» What you need to do: Copy each line that includes the string "Young" from the material into your answer.

** Supplied material follows **

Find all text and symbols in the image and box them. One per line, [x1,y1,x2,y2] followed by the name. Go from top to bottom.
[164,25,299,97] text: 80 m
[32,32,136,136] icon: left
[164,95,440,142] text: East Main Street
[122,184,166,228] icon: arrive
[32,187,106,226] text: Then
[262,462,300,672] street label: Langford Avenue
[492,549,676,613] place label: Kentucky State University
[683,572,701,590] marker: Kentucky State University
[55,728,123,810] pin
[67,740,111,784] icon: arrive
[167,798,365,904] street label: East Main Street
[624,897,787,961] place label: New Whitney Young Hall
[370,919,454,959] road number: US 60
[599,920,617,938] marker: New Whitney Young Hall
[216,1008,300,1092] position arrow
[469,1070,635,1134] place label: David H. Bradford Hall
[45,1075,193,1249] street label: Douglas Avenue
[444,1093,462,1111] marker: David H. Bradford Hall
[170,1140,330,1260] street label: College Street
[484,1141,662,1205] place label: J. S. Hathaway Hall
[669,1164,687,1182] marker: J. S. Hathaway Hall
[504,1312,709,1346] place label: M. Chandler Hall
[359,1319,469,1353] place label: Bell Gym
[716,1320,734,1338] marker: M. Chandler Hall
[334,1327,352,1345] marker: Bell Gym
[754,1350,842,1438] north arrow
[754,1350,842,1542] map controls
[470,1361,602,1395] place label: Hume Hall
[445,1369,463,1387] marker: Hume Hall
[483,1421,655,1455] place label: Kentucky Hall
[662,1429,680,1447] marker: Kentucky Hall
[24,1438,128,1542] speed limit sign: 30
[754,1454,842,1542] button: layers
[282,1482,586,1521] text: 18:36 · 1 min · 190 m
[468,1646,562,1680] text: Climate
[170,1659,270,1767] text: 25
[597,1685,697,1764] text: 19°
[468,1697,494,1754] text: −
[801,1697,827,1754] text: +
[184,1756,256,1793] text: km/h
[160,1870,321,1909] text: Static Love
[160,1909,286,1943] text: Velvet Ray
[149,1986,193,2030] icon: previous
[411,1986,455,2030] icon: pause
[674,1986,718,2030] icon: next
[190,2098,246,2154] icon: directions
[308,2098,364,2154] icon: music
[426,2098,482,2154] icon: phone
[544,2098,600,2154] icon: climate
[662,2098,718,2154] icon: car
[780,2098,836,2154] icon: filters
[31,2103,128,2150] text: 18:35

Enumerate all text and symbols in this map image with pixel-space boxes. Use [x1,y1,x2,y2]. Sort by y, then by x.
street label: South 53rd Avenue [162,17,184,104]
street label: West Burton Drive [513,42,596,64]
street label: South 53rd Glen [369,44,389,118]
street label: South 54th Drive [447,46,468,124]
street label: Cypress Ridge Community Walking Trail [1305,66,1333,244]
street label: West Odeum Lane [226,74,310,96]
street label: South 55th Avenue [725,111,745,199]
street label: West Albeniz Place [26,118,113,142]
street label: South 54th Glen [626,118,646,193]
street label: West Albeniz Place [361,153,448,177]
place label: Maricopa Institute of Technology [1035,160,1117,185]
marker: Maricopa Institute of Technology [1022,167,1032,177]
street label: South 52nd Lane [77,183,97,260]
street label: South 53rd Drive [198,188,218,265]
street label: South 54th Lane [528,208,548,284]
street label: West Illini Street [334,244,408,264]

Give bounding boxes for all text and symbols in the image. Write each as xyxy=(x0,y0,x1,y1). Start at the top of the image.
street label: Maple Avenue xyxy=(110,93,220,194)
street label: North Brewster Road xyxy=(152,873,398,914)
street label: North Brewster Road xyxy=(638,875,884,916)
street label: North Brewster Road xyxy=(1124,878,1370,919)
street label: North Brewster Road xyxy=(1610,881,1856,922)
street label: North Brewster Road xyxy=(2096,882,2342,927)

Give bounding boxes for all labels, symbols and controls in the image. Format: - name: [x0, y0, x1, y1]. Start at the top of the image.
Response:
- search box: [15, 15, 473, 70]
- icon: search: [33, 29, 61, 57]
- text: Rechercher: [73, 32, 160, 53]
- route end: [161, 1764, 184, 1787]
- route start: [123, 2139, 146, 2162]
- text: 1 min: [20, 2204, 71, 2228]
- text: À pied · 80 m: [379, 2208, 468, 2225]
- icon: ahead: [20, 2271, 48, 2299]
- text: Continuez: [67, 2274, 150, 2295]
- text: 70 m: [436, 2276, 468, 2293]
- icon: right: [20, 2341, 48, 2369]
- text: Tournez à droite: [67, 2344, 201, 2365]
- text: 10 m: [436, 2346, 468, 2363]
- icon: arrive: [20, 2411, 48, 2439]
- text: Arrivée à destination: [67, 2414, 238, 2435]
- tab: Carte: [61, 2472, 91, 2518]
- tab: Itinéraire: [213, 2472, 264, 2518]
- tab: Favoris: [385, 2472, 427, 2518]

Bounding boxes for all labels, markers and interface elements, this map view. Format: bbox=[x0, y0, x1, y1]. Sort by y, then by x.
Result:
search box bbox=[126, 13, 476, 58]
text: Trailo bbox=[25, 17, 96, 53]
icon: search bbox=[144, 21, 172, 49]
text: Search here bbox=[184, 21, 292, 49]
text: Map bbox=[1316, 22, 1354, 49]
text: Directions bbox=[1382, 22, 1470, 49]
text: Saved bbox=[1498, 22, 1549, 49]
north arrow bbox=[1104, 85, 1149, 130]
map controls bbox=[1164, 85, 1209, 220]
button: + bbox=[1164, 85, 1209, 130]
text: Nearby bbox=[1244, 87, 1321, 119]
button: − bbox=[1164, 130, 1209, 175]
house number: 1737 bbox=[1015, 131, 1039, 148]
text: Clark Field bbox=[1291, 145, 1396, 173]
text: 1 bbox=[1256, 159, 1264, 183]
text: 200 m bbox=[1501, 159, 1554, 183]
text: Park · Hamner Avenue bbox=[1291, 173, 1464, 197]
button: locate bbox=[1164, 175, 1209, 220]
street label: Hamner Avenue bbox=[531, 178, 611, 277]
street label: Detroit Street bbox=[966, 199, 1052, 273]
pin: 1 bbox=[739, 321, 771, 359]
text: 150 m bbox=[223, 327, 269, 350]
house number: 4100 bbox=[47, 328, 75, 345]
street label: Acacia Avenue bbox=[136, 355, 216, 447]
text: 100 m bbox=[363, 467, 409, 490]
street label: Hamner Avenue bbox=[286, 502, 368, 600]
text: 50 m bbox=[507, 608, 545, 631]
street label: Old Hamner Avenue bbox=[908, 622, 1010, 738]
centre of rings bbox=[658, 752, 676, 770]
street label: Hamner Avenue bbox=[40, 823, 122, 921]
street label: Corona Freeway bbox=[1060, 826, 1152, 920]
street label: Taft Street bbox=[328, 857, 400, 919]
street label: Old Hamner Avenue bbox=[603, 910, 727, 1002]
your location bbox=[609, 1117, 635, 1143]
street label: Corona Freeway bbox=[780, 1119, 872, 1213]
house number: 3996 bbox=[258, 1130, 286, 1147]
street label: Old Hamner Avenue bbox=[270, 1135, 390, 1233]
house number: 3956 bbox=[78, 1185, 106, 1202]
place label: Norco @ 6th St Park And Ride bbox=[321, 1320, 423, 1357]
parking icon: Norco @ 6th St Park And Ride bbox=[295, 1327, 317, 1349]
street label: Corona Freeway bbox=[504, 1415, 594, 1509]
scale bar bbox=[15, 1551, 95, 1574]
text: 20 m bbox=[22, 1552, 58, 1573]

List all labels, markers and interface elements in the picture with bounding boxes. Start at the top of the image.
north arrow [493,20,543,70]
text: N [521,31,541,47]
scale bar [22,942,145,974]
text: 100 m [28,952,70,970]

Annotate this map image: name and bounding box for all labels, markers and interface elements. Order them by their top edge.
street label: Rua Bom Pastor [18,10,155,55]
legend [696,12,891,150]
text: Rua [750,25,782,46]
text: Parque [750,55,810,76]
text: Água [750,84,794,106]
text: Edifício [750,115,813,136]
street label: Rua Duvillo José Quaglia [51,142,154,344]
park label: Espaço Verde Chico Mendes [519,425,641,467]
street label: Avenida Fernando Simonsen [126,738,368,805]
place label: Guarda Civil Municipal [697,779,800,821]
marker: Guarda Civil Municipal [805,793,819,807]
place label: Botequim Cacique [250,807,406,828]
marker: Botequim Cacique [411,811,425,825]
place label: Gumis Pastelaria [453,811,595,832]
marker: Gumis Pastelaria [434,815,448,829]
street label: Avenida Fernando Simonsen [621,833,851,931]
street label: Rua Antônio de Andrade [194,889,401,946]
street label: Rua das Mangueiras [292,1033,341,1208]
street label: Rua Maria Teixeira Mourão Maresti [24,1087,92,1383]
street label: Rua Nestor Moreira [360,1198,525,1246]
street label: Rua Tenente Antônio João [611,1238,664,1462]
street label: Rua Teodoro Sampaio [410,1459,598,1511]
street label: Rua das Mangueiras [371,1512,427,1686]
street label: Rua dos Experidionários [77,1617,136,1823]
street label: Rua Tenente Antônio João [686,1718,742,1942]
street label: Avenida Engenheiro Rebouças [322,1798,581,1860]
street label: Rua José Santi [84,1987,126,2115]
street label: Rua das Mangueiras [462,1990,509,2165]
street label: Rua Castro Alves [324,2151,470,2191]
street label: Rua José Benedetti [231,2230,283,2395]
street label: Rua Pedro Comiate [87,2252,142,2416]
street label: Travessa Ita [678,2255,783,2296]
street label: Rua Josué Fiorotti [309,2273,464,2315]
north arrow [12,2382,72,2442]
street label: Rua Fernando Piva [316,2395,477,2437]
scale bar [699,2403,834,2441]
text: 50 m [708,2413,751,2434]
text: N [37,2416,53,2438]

** End of Supplied material **

» Worked solution:
[624,897,787,961] place label: New Whitney Young Hall
[599,920,617,938] marker: New Whitney Young Hall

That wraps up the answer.